KDD Cup 2003: Network mining and usage log analysis

I. Citation Prediction Task

First Place: J N Manjunatha, Raghavendra Pandey, Sivaramakrishnan R., and M Narasimha Murty (1329)
First Runner Up: Claudia Perlich, Foster Provost, and Sofus Macskassy (1360)
Second Runner Up: David Vogel (1398)

The number in parentheses after each winner is the L_1 difference between the solution and the submission.

The solution for Task 1 is now available. The first column is the hep-th arxiv-id and the second column is (# of citations from May-July) - (# of citations from Feb-April) for all papers that received at least 6 citations between Feb and April.
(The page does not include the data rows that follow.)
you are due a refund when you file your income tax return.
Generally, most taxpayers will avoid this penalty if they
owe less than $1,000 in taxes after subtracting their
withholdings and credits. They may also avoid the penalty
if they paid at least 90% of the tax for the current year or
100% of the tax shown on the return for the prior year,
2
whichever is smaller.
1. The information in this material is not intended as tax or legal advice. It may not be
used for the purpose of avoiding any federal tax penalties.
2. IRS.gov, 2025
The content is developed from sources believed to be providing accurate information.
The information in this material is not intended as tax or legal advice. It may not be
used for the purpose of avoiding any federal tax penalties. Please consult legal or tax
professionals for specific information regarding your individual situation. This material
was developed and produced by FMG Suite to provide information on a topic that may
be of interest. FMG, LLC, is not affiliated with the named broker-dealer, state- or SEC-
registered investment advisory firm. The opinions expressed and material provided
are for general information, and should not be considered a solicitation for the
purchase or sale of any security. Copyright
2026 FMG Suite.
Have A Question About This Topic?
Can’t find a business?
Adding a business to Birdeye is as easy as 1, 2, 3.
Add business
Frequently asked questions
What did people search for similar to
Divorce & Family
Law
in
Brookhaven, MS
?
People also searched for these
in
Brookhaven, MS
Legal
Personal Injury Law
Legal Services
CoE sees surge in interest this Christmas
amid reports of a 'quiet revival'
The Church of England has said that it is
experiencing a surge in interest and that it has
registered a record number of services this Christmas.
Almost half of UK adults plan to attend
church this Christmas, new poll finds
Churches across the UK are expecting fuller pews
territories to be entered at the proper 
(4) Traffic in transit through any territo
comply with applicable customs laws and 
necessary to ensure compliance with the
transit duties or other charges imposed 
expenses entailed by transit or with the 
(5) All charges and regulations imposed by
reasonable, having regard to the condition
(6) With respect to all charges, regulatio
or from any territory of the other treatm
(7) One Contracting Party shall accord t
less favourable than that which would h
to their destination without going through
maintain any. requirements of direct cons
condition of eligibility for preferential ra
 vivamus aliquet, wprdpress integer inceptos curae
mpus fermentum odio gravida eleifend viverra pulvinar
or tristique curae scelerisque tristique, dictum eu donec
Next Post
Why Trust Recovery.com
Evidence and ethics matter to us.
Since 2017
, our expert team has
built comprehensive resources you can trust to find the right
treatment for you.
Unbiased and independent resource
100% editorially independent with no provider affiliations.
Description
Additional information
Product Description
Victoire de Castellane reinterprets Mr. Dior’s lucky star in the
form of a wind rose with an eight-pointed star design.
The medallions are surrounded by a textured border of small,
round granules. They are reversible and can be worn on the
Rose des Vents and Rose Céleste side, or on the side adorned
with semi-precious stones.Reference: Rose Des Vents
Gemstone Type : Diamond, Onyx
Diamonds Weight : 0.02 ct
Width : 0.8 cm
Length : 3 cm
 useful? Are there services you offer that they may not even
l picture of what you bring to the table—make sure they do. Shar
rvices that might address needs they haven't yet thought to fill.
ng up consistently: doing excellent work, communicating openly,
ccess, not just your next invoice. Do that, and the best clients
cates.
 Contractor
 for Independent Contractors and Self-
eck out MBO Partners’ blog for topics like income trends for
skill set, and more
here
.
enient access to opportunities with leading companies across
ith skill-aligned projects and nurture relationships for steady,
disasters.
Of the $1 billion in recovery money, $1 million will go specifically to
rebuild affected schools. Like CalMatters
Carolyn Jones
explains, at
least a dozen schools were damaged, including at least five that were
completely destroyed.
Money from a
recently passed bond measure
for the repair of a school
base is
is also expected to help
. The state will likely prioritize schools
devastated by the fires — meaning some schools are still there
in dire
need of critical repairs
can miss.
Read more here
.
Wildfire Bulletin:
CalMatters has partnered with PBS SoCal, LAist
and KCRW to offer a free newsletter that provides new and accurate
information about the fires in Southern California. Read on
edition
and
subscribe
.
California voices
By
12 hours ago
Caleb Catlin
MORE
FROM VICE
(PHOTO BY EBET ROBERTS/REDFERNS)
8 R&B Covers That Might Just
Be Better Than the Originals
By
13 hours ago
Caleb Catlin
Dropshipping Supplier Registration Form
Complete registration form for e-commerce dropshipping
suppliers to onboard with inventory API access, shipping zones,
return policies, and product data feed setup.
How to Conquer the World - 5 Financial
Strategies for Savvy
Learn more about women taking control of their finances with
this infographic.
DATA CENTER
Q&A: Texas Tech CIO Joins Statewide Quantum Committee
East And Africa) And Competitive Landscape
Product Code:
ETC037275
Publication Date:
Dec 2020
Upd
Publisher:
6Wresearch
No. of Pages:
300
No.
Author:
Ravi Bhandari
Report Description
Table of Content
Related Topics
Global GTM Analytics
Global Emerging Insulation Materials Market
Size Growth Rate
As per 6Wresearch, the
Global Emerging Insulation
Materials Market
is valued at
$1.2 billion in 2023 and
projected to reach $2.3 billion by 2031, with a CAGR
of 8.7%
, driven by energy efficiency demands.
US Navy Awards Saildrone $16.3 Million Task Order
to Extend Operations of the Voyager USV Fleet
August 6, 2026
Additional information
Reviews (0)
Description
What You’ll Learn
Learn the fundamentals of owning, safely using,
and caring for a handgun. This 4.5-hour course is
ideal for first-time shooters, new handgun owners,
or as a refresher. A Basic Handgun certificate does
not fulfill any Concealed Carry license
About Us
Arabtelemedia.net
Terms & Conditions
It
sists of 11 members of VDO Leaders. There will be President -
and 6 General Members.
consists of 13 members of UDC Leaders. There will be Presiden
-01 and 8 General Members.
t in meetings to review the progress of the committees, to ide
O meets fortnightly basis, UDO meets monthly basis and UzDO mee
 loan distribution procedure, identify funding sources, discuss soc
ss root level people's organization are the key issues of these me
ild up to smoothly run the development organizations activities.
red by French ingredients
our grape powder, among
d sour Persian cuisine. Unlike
In addition, the full list of new citations for all papers between May and July is also available.

II. Data Cleaning Task

First Place: David Vogel (421,582)
First Runner Up: Sunita Sarawagi, Kapil M. Bhudhia, Sumana Srinivasan, and V.G.Vinod Vydiswaran (516,242)
Second Runner Up: Martine Cadot and Joseph di Martino (538,013)

The number in parentheses after each winner is the size of the symmetric difference between the submission and the solution.

The solution for Task 2 is a citation graph provided by SLAC/SPIRES for hep-ph papers available as a zip file. Papers in the left column cite papers in the right column.

III. Download Estimation Task

First Place: Janez Brank and Jure Leskovec (21,232) [slides]
First Runner Up: Joseph Milana, Joseph Sirosh, Joel Carleton, Gabriela Surpi, Daragh Hartnett, and Michinari Momma (21,950.6)
Second Runner Up: Kohsuke Konishi (23,759)

The number in parentheses after each winner is the L_1 difference between the contestant's submission and the solution.

The actual download counts for the top 150 papers (50 from each of the three missing periods) are available here. The left column is the number of downloads the paper received in its first 60 days and the right column is the hep-th arxiv-id.

IV. Open Task

First Place: Amy McGovern, Lisa Friedland, Michael Hay, Brian Gallagher, Andrew Fast, Jennifer Neville, and David Jensen. "Exploiting Relational Structure to Understand Publication Patterns in High-Energy Physics" [slides]
First Runner Up: Shou-de Lin and Hans Chalupsky. "Using Unsupervised Link Discovery Methods to Find Interesting Facts and Connections in a Bibliography Dataset"
Second Runner Up: Shawndra Hill and Foster Provost "The Myth of the Double-Blind Review"

The submissions for Task 4 were evaluated by a small program committee consisting of the three KDD Cup 2003 co-chairs, Mark Craven (University of Wisconsin-Madison), David Page (University of Wisconsin-Madison), and Soumen Chakrabarti (Indian Institute of Technology Bombay).